#### Aim of the exercise:
Format every line of the records below as a numbered list, skipping any blank lines.

[Collected data entries]

┏━━

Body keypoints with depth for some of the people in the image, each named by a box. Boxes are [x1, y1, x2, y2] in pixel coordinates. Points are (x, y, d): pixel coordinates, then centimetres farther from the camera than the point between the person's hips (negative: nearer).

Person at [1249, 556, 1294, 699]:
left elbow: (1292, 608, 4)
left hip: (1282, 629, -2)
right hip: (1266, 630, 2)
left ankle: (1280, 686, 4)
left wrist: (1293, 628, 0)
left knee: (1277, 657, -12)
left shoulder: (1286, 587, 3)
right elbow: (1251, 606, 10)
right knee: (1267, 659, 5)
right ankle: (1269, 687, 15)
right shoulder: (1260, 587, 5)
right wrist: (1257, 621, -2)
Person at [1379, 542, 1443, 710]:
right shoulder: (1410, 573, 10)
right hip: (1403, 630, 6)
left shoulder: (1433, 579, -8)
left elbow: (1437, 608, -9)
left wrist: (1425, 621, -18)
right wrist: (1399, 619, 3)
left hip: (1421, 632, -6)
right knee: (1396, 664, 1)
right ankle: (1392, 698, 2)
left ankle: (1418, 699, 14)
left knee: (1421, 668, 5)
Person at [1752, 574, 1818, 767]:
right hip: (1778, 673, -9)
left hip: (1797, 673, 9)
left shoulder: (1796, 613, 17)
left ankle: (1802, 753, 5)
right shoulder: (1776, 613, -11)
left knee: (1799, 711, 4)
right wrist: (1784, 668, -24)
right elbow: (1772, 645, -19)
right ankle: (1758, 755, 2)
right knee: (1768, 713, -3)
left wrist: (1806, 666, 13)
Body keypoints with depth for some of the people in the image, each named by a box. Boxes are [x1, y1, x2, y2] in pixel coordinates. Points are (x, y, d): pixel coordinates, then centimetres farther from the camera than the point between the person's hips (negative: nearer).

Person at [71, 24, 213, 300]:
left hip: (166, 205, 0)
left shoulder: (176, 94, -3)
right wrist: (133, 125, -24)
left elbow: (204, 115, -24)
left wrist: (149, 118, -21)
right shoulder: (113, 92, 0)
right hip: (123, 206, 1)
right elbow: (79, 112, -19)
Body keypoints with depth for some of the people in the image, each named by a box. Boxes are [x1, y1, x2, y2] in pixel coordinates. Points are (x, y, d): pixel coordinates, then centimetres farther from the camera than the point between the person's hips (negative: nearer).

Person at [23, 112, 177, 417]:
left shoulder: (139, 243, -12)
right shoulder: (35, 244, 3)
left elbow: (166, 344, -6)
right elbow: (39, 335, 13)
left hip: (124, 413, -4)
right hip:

┗━━

#### Response box:
1. Body keypoints with depth for some of the people in the image, each named by a box. Boxes are [x1, y1, x2, y2] in pixel coordinates. Points are (x, y, d): pixel coordinates, then centimetres farther from the camera than the point between the person's hips (negative: nearer).
2. Person at [1249, 556, 1294, 699]:
3. left elbow: (1292, 608, 4)
4. left hip: (1282, 629, -2)
5. right hip: (1266, 630, 2)
6. left ankle: (1280, 686, 4)
7. left wrist: (1293, 628, 0)
8. left knee: (1277, 657, -12)
9. left shoulder: (1286, 587, 3)
10. right elbow: (1251, 606, 10)
11. right knee: (1267, 659, 5)
12. right ankle: (1269, 687, 15)
13. right shoulder: (1260, 587, 5)
14. right wrist: (1257, 621, -2)
15. Person at [1379, 542, 1443, 710]:
16. right shoulder: (1410, 573, 10)
17. right hip: (1403, 630, 6)
18. left shoulder: (1433, 579, -8)
19. left elbow: (1437, 608, -9)
20. left wrist: (1425, 621, -18)
21. right wrist: (1399, 619, 3)
22. left hip: (1421, 632, -6)
23. right knee: (1396, 664, 1)
24. right ankle: (1392, 698, 2)
25. left ankle: (1418, 699, 14)
26. left knee: (1421, 668, 5)
27. Person at [1752, 574, 1818, 767]:
28. right hip: (1778, 673, -9)
29. left hip: (1797, 673, 9)
30. left shoulder: (1796, 613, 17)
31. left ankle: (1802, 753, 5)
32. right shoulder: (1776, 613, -11)
33. left knee: (1799, 711, 4)
34. right wrist: (1784, 668, -24)
35. right elbow: (1772, 645, -19)
36. right ankle: (1758, 755, 2)
37. right knee: (1768, 713, -3)
38. left wrist: (1806, 666, 13)
39. Body keypoints with depth for some of the people in the image, each named by a box. Boxes are [x1, y1, x2, y2] in pixel coordinates. Points are (x, y, d): pixel coordinates, then centimetres farther from the camera than the point between the person's hips (negative: nearer).
40. Person at [71, 24, 213, 300]:
41. left hip: (166, 205, 0)
42. left shoulder: (176, 94, -3)
43. right wrist: (133, 125, -24)
44. left elbow: (204, 115, -24)
45. left wrist: (149, 118, -21)
46. right shoulder: (113, 92, 0)
47. right hip: (123, 206, 1)
48. right elbow: (79, 112, -19)
49. Body keypoints with depth for some of the people in the image, each named by a box. Boxes are [x1, y1, x2, y2] in pixel coordinates. Points are (x, y, d): pixel coordinates, then centimetres farther from the camera than the point between the person's hips (negative: nearer).
50. Person at [23, 112, 177, 417]:
51. left shoulder: (139, 243, -12)
52. right shoulder: (35, 244, 3)
53. left elbow: (166, 344, -6)
54. right elbow: (39, 335, 13)
55. left hip: (124, 413, -4)
56. right hip:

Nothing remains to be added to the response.